Rusia menyebut kampanye tersebut yang diluncurkan pada 24 Februari sebagai "operasi militer khusus" dan mengatakan tidak memiliki rencana untuk menduduki Ukraina.


Ketika euro jatuh ke level terendah 15-bulan di 124,78 yen dan menyentuh level terendah sejak pertengahan 2016 pada poundsterling di 82,23 pence, mata uang komoditas naik bersama harga ekspor.


Dolar Australia naik 0,3% ke level tertinggi empat bulan di USD0,7390. Harga spot untuk batubara Australia meroket lebih dari 70% dalam waktu sekitar seminggu karena pembeli mencari alternatif untuk energi Rusia. Gandum, ekspor Australia lainnya, melesat sekitar 50% sejak awal Februari. Terhadap euro yang meluncur, Aussie melejit lebih dari 10% dalam waktu sekitar satu bulan.

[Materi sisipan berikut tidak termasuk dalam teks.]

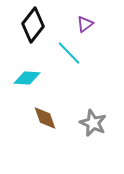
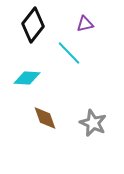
purple triangle: rotated 24 degrees clockwise
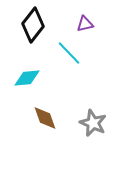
cyan diamond: rotated 8 degrees counterclockwise
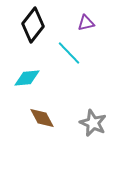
purple triangle: moved 1 px right, 1 px up
brown diamond: moved 3 px left; rotated 8 degrees counterclockwise
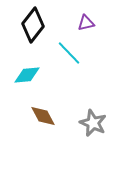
cyan diamond: moved 3 px up
brown diamond: moved 1 px right, 2 px up
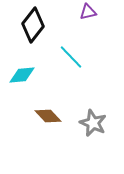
purple triangle: moved 2 px right, 11 px up
cyan line: moved 2 px right, 4 px down
cyan diamond: moved 5 px left
brown diamond: moved 5 px right; rotated 16 degrees counterclockwise
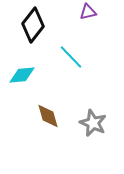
brown diamond: rotated 28 degrees clockwise
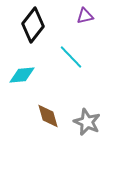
purple triangle: moved 3 px left, 4 px down
gray star: moved 6 px left, 1 px up
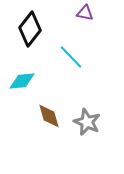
purple triangle: moved 3 px up; rotated 24 degrees clockwise
black diamond: moved 3 px left, 4 px down
cyan diamond: moved 6 px down
brown diamond: moved 1 px right
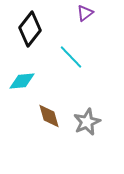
purple triangle: rotated 48 degrees counterclockwise
gray star: rotated 24 degrees clockwise
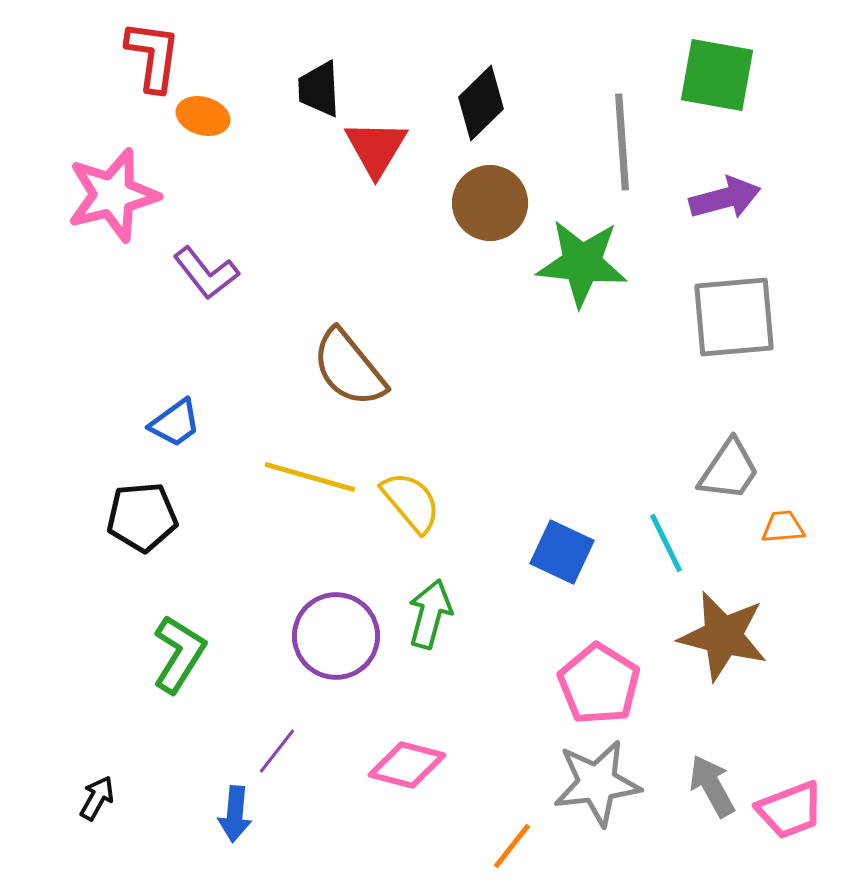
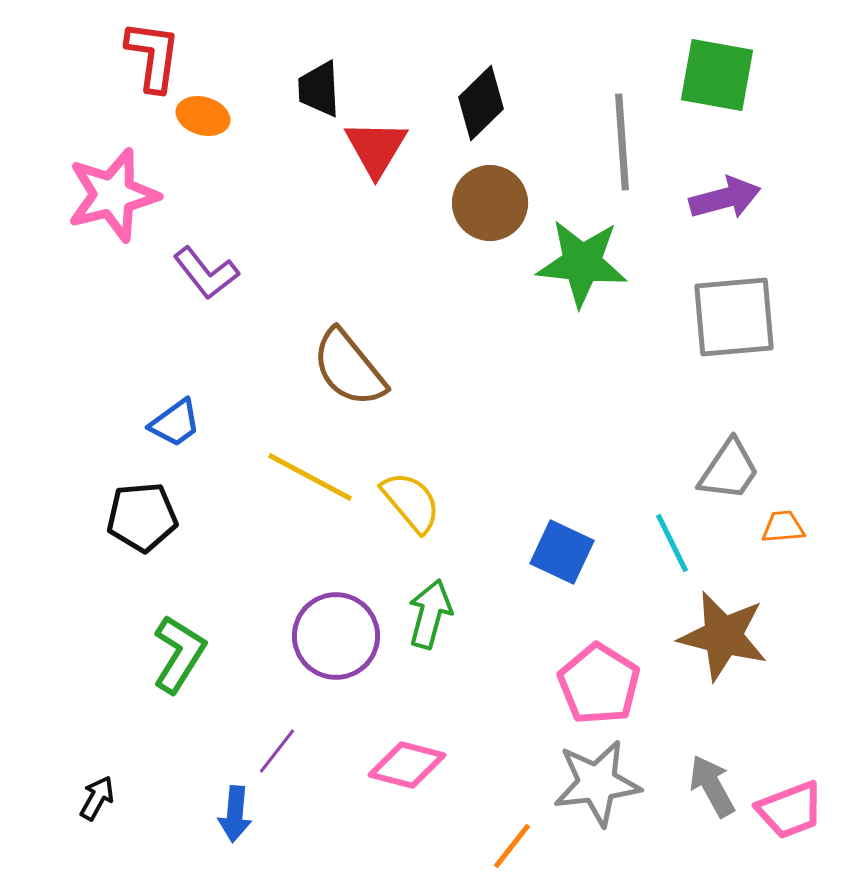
yellow line: rotated 12 degrees clockwise
cyan line: moved 6 px right
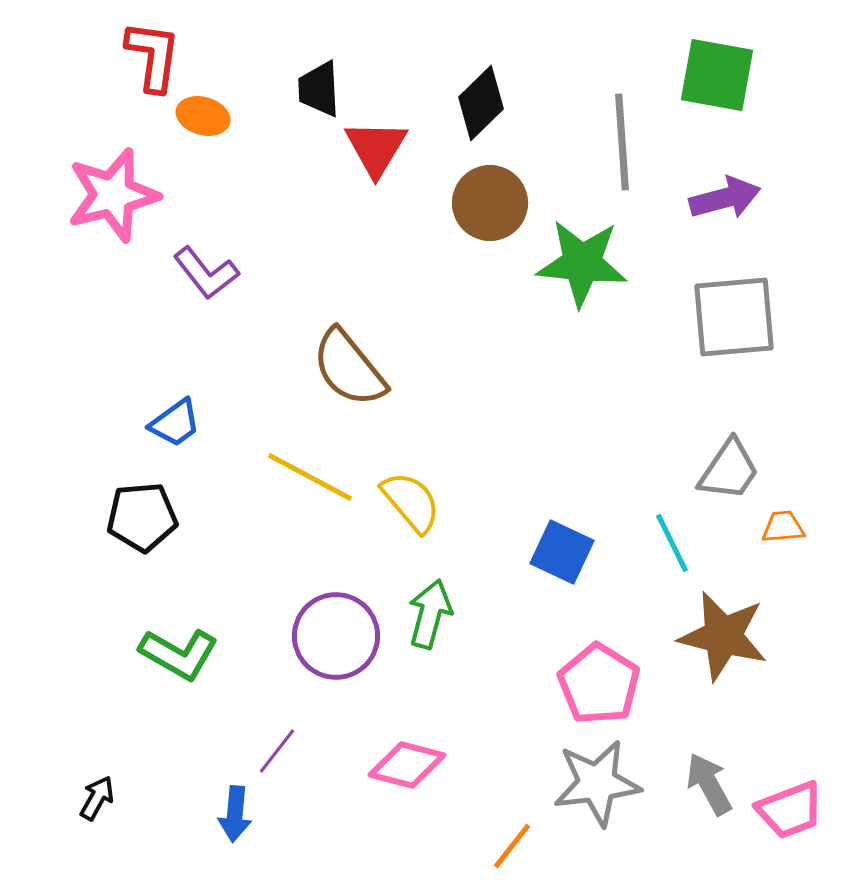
green L-shape: rotated 88 degrees clockwise
gray arrow: moved 3 px left, 2 px up
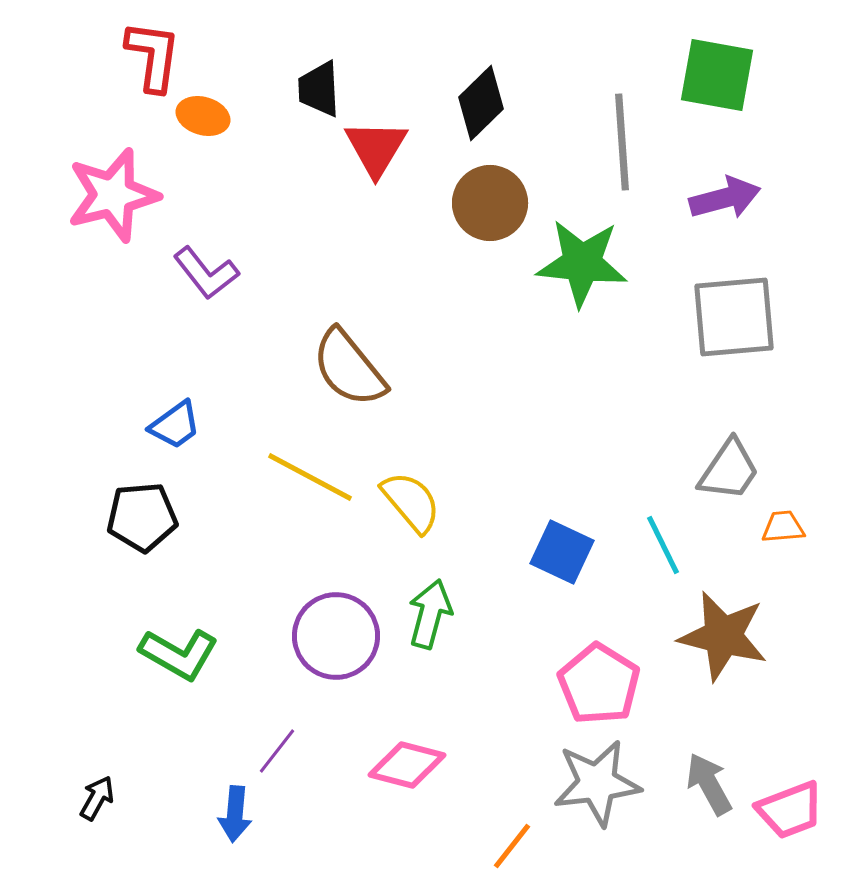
blue trapezoid: moved 2 px down
cyan line: moved 9 px left, 2 px down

Dolar Selandia Baru melonjak ke level tertinggi tujuh minggu di USD0,6879, meski beberapa analis berpikir kenaikannya bisa rentan jika situasi geopolitik memburuk dan perang meluas.


Sterling terbebani aksi jual euro dan jatuh ke posisi terendah dua bulan di USD1,3201, yang disentuh akhir pekan lalu.


Dolar AS juga naik terhadap yen dan swiss franc, bertahan menguat sekitar 0,4% versus franc menjadi 0,9200 dan sekitar 0,3% lebih tinggi terhadap yen di 114,93.


Indeks Dolar AS (Indeks DXY), ukuran greenback terhadap sekeranjang enam mata uang utama, stabil di 98,826, dekat puncak 22-bulan di 98,925, Jumat lalu.


Data inflasi Amerika Serikat dan pertemuan Bank Sentral Eropa (ECB) menjadi katalis utama pekan ini yang dinantikan pasar.


Ekonom memperkirakan ECB akan menunggu hingga bulan-bulan terakhir tahun ini untuk menaikkan suku bunga, menurut jajak pendapat Reuters.